ScyllaDB CDC log tables are implemented as normal scylladb tables. A CDC log table contains the append-only log of all changes applied to the base table.

Like all NoSQL DBs of this type, the CDC log data is sharded by the partition key StreamId and sorted by the clustering key Time (and BatchSeqNo).

The CDC log is therefore multiple streams each identified by a StreamID. Ordering is only guaranteed within such a stream.

Note that when the scyllaDB cluster topology changes by a node joining or leaving, a new set of streams are created. This is called "stream generations". Each generation has its own streams and StreamIDs. Generations are sequential in time.

In Kafka terms a CDC log table is a topic and the streams are partitions.

Mapping to Reflex

Reflex was designed for single ordered streams, like mysql event tables or Firehose S3 buckets. A reflex EventID is normally a point in that stream and can therefore be used as a cursor.

Mapping multiple streams to a single reflex stream is therefore a little different.

rsylla basically slices the CDC streams into fixed time windows that are streamed one window at a time. The start of the time window is used as the cursor, not the events themselves. Once all events in the window have been streamed, the cursor is updated to the next window and the cycle begins again.

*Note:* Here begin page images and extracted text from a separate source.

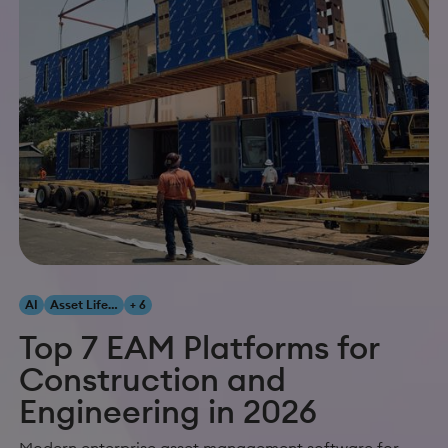
AI
Asset Lifecycle Management
+ 6
Top 7 EAM Platforms for
Construction and
Engineering in 2026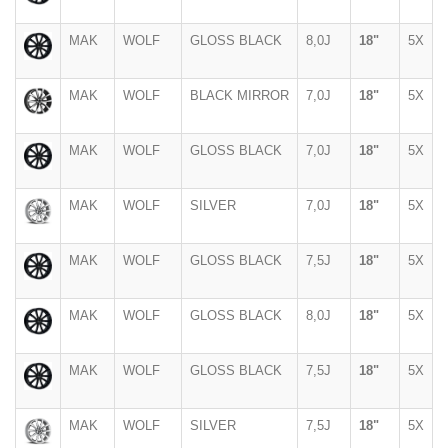
MAK
WOLF
GLOSS BLACK
8,0J
18"
5X
MAK
WOLF
BLACK MIRROR
7,0J
18"
5X
MAK
WOLF
GLOSS BLACK
7,0J
18"
5X
MAK
WOLF
SILVER
7,0J
18"
5X
MAK
WOLF
GLOSS BLACK
7,5J
18"
5X
MAK
WOLF
GLOSS BLACK
8,0J
18"
5X
MAK
WOLF
GLOSS BLACK
7,5J
18"
5X
MAK
WOLF
SILVER
7,5J
18"
5X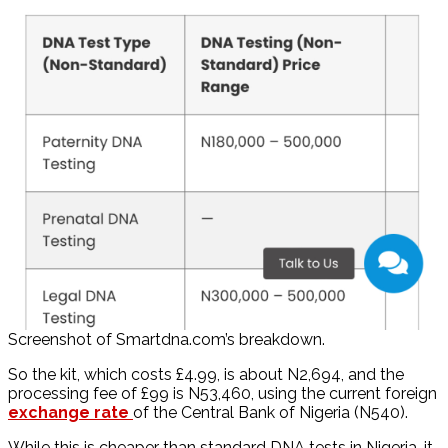
Screenshot of Smartdna.com’s breakdown.
So the kit, which costs £4.99, is about N2,694, and the
processing fee of £99 is N53,460, using the current foreign
exchange rate
of the Central Bank of Nigeria (N540).
While this is cheaper than standard DNA tests in Nigeria, it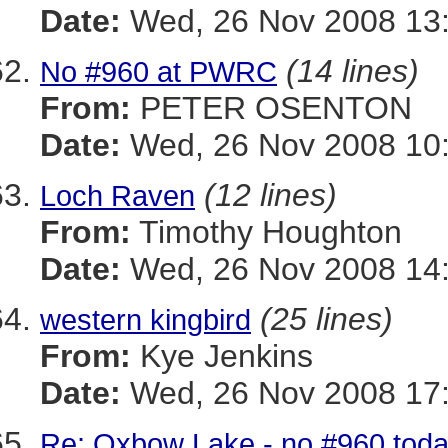
Date:
Wed, 26 Nov 2008 13:
(14 lines)
No #960 at PWRC
From:
PETER OSENTON
Date:
Wed, 26 Nov 2008 10:
(12 lines)
Loch Raven
From:
Timothy Houghton
Date:
Wed, 26 Nov 2008 14:
(25 lines)
western kingbird
From:
Kye Jenkins
Date:
Wed, 26 Nov 2008 17:
Re: Oxbow Lake - no #960 tod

A rscylla EventID consists of two parts:

A pointer to the row. The CDC log row's primary key.
A cursor to the start of the time window. The generation and timestamp.

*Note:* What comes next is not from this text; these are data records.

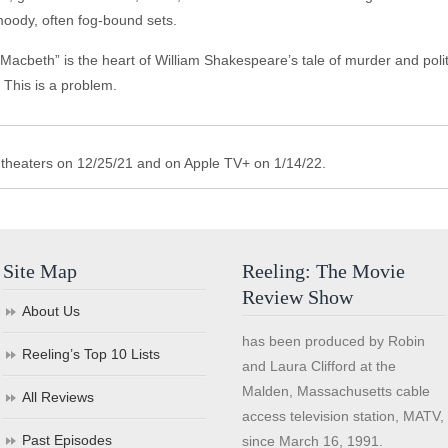
 moody, often fog-bound sets.
cbeth” is the heart of William Shakespeare’s tale of murder and political
 This is a problem.
theaters on 12/25/21 and on Apple TV+ on 1/14/22.
Site Map
Reeling: The Movie
Review Show
About Us
has been produced by Robin
Reeling’s Top 10 Lists
and Laura Clifford at the
Malden, Massachusetts cable
All Reviews
access television station, MATV,
Past Episodes
since March 16, 1991.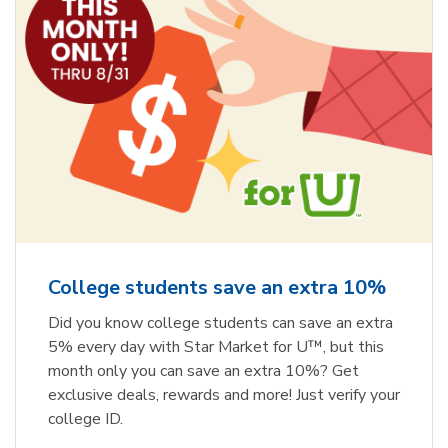
College students save an extra 10%
Did you know college students can save an extra
5% every day with Star Market for U™, but this
month only you can save an extra 10%? Get
exclusive deals, rewards and more! Just verify your
college ID.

// eventID is json encoded as the reflex.EventID.
// It points both to the CDC log row itself and the
// time window it was streamed in.
type eventID struct {
  // Cursor of streamed window
  CursorGen  time.Time `json:"cursor_gen"`
  CursorTime time.Time `json:"cursor_time"`

  // CDC log row primary key
  StreamID   string `json:"stream_id"`
  StreamTime string `json:"stream_time"`
  StreamSeq  int `json:"stream_seq"`
}

Limitations

When starting a stream from a previous EventID, duplicates are to be expected since the cursor points to the start of the time window, not to the specific event in the time window. #at-least-once #idempotent
The ordering of events in the window is not gauranteed, but the ordering of individual streams is preserved.
A lag must be specified via the reflex.StreamLag option. Since a time window is queried as a whole, it should only be streamed once it is complete; elapsed with all events present.
Lagging by less than 30s is considered unsafe and doesn't provide at-least-once semantics. Since scyllaDB is a distributed system, time doesn't have a single source of truth. The timestamp of a CDC log row can be defined by different nodes in the system each with a different clock. The events in a time window is therefore eventually consistent.
CQL defined timestamps, USING TIMESTAMP 123, may break at-least-once semantics. Client defined timestamps can add events to arbitrary time windows. If the time window has already been streamed, that event is missed.

Features

Combine an unsafe 1s lag fast stream with a safe +1min sweep stream for logic that requires quick responses to events. The sweeper will pick up any missed events. Most events will be consumed twice though, so ensure idempotency. There is also a risk of concurrent event consumption, since the fast stream can lag.
Use GetCursor instead of a zero cursor when streaming from the start of a stream. A zero cursor "" is supported but starts at the first generation timestamp of the cluster, the cluster create timestamp. Streaming from this point might result in an initial delay if first events are long after that.
Use WithConsistency() to tune consistency vs performance. The default is gocql.Quorum.

TODO

Add support for base row data in the Metadata field depending on type.
Add support for easier lookup of base table entry from ForeignID.
Add support for business logic defined Type fields.
Add reflex.CursorStore implementation backed by a scyllaDB table to rscylla.